$\def\FF{\mathbb{F}}\def\PP{\mathbb{P}}$I can achieve the bound $\binom{n-1}{2}$ if $n=q+1$ for a prime power $q$.

**Outline of method:** Suppose that $X$ is a set of size $n$ and $G$ is a group acting on $X$ in a sharply three transitive manner. This means that, is $(x_1, x_2, x_3)$ and $(y_1, y_2, y_3)$ are two ordered triples of distinct elements of $G$, there is precisely one $g \in G$ with $g(x_i)=y_i$ for $i=1$, $2$, $3$. (So, in particular, we have $|G| = n(n-1)(n-2)$.) Suppose furthermore that there is an element $\gamma$ in $G$ which acts by an $n$-cycle on $X$, and $\gamma$ is conjugate to $\gamma^{-1}$.

Then I claim $n$ is achievable. Let $C \subset G$ be the conjugacy class of $\gamma$. We note that the only permutations in $S_n$ which commute with an $n$-cycle are powers of that $n$-cycle, so $Z(\gamma) = \langle \gamma \rangle$ and the size of the conjugacy class $C$ is $|G|/|Z(\gamma)| = n(n-1)(n-2)/n=(n-1)(n-2)$.

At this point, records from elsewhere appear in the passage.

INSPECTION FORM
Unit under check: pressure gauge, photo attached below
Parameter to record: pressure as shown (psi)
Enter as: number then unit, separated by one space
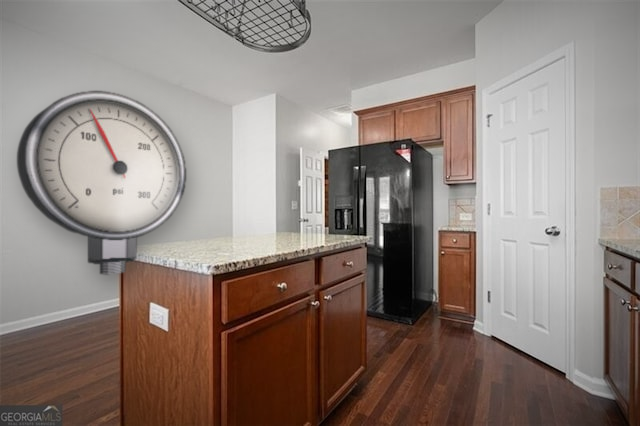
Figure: 120 psi
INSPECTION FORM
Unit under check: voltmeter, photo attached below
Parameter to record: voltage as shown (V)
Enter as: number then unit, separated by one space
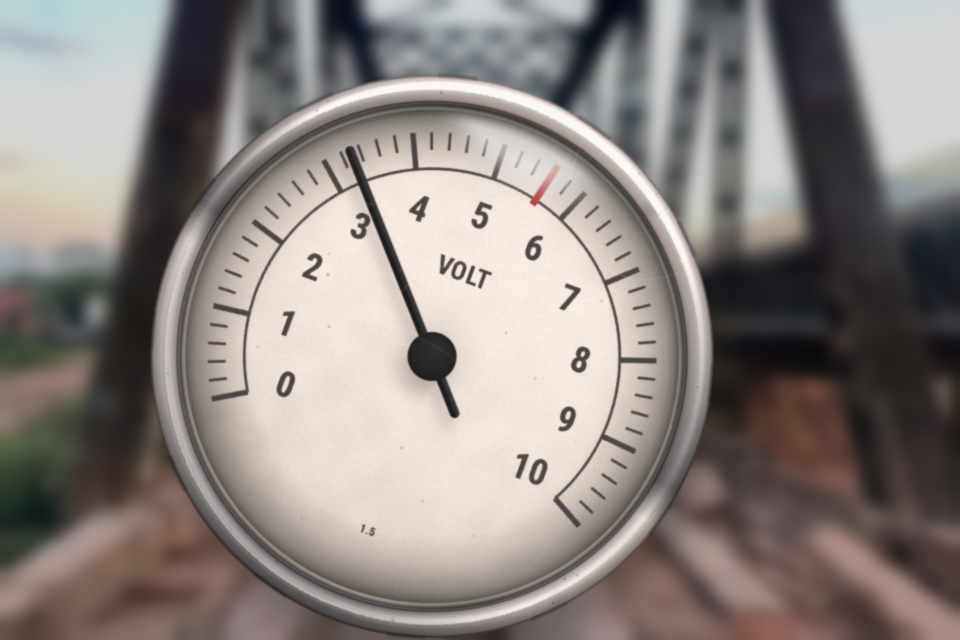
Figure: 3.3 V
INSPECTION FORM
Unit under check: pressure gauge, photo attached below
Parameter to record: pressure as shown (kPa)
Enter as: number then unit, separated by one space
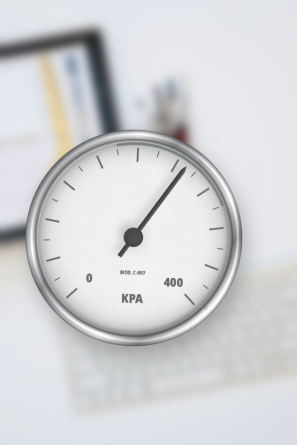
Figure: 250 kPa
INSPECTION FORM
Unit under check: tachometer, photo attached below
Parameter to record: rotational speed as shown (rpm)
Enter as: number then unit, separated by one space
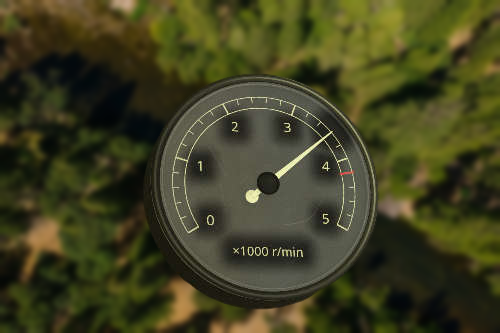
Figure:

I claim that, for any distinct elements $y_1$, $y_2$, $y_3$ in $X$, there is a unique $\delta \in C$ with $\delta(y_1) = y_2$ and $\delta(y_2) = y_3$. We first see that there is at least one $\delta$: Fix $x_1 \in X$, define $x_2 = \gamma(x_1)$ and $x_3 = \gamma(x_2)$, and let $h \in G$ be such that $h(x_i) = y_i$. Then $\delta = h \gamma h^{-1}$ does the job. But $|C| = (n-1) (n-2)$ and each $\delta \in C$ gives rise to $n$ triples $(y_1, y_2, y_3)$ with $\delta(y_1) = y_2$, $\delta(y_2) = y_3$. So, if each triple occurs at most once, then each triple occurs exactly once.

We have shown that the elements of $C$ are $(n-1)(n-2)$ oriented $n$-cycles, with each $y_1 \to y_2 \to y_3$ occurring in exactly one. But also, we assumed $\gamma$ conjugate to $\gamma^{-1}$, so for every cycle in $C$ its reverse is also in $C$. Identifying these, we get $\binom{n-1}{2}$ unoriented cycles, where for each $y_2$, and each pair of neighbors $y_1$, $y_3$, there is exactly one cycle where they occur.

**Details** Take $X = \PP^1(\FF_q)$ and $G = PGL_2(\FF_q)$ with the obvious action. It is well known that $G$ is sharply triply transitive. Choose an identification of $(\FF_q)^2$ with the field $\FF_{q^2}$, choose a generator $\theta$ for the cyclic group $\FF_{q^2}^{\times}$ and let $\gamma \in GL_2(\FF_q)$ be the matrix of multiplication by $\theta$. Then the image of $\gamma$ in $PGL_2(\FF_q)$ has order $q+1$. Moreover, in $PGL_2(\FF_q)$, every element is conjugate to its inverse. This proves the claim. $\square$.

Zassenhaus classified the sharply triple transitive permutation groups and, for all of them, $|X|=q+1$ for a prime power $q$. So there aren't any other $n$ achievable in this way.